Data extract -
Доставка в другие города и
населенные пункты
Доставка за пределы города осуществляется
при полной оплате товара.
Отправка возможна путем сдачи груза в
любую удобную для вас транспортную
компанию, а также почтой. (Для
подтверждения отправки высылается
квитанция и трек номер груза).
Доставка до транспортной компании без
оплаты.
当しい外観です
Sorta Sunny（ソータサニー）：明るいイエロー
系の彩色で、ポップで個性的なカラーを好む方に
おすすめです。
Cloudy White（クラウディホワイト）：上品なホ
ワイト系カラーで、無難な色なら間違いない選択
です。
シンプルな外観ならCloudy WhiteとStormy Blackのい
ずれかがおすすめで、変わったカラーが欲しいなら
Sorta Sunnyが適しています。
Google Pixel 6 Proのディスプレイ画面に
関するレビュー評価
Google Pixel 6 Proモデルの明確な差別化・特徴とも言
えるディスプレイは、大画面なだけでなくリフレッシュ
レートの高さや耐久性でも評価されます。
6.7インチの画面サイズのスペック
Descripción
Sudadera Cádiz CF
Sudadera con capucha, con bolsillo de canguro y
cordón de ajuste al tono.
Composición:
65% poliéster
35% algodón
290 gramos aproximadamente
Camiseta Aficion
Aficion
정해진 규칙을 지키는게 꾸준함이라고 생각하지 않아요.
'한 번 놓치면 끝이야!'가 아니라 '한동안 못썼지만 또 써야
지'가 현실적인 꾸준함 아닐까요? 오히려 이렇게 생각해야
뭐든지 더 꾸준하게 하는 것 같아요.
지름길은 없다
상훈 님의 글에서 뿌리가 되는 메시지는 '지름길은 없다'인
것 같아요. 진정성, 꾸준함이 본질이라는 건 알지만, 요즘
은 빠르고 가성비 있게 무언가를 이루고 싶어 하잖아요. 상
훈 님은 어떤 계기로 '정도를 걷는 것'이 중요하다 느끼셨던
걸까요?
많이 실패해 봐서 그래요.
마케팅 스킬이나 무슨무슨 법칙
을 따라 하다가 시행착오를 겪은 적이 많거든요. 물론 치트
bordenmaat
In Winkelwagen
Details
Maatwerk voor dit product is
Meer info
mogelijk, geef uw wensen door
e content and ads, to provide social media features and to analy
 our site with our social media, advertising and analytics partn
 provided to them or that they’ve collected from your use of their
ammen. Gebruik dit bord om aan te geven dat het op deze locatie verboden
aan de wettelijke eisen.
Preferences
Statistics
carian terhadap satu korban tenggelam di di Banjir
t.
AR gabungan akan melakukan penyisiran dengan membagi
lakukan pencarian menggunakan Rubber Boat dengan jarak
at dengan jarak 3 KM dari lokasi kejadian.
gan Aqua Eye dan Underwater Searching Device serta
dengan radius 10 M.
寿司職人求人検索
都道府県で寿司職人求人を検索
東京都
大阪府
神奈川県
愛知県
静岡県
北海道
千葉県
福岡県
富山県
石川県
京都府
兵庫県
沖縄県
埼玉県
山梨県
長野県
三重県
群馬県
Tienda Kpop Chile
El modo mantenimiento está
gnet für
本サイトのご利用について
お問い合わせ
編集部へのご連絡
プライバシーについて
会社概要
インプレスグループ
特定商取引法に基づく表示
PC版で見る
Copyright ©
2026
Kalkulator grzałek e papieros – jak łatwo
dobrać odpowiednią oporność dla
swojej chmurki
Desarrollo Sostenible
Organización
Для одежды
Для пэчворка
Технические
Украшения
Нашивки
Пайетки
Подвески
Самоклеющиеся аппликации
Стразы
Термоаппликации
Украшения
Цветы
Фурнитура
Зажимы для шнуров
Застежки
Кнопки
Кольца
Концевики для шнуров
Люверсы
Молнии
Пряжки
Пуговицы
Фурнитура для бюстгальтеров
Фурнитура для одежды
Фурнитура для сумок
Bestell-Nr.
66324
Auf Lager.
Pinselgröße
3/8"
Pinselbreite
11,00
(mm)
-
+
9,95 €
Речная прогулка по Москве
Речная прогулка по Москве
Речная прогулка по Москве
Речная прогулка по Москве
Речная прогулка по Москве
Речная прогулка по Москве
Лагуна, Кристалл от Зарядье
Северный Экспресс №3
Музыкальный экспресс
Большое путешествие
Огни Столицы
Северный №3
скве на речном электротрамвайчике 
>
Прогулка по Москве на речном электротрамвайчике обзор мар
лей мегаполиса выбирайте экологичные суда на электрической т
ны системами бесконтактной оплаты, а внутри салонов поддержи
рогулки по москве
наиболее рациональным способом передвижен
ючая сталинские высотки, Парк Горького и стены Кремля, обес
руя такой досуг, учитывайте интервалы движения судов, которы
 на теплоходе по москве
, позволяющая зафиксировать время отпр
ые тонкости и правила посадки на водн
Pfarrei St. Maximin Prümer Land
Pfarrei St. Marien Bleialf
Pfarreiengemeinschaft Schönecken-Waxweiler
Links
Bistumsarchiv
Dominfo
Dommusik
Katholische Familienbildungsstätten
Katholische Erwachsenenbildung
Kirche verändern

Required work -
Print only the lines from the top of the data above down to the line holding "AR gabungan akan", inclusive.

Task solution -
Доставка в другие города и
населенные пункты
Доставка за пределы города осуществляется
при полной оплате товара.
Отправка возможна путем сдачи груза в
любую удобную для вас транспортную
компанию, а также почтой. (Для
подтверждения отправки высылается
квитанция и трек номер груза).
Доставка до транспортной компании без
оплаты.
当しい外観です
Sorta Sunny（ソータサニー）：明るいイエロー
系の彩色で、ポップで個性的なカラーを好む方に
おすすめです。
Cloudy White（クラウディホワイト）：上品なホ
ワイト系カラーで、無難な色なら間違いない選択
です。
シンプルな外観ならCloudy WhiteとStormy Blackのい
ずれかがおすすめで、変わったカラーが欲しいなら
Sorta Sunnyが適しています。
Google Pixel 6 Proのディスプレイ画面に
関するレビュー評価
Google Pixel 6 Proモデルの明確な差別化・特徴とも言
えるディスプレイは、大画面なだけでなくリフレッシュ
レートの高さや耐久性でも評価されます。
6.7インチの画面サイズのスペック
Descripción
Sudadera Cádiz CF
Sudadera con capucha, con bolsillo de canguro y
cordón de ajuste al tono.
Composición:
65% poliéster
35% algodón
290 gramos aproximadamente
Camiseta Aficion
Aficion
정해진 규칙을 지키는게 꾸준함이라고 생각하지 않아요.
'한 번 놓치면 끝이야!'가 아니라 '한동안 못썼지만 또 써야
지'가 현실적인 꾸준함 아닐까요? 오히려 이렇게 생각해야
뭐든지 더 꾸준하게 하는 것 같아요.
지름길은 없다
상훈 님의 글에서 뿌리가 되는 메시지는 '지름길은 없다'인
것 같아요. 진정성, 꾸준함이 본질이라는 건 알지만, 요즘
은 빠르고 가성비 있게 무언가를 이루고 싶어 하잖아요. 상
훈 님은 어떤 계기로 '정도를 걷는 것'이 중요하다 느끼셨던
걸까요?
많이 실패해 봐서 그래요.
마케팅 스킬이나 무슨무슨 법칙
을 따라 하다가 시행착오를 겪은 적이 많거든요. 물론 치트
bordenmaat
In Winkelwagen
Details
Maatwerk voor dit product is
Meer info
mogelijk, geef uw wensen door
e content and ads, to provide social media features and to analy
 our site with our social media, advertising and analytics partn
 provided to them or that they’ve collected from your use of their
ammen. Gebruik dit bord om aan te geven dat het op deze locatie verboden
aan de wettelijke eisen.
Preferences
Statistics
carian terhadap satu korban tenggelam di di Banjir
t.
AR gabungan akan melakukan penyisiran dengan membagi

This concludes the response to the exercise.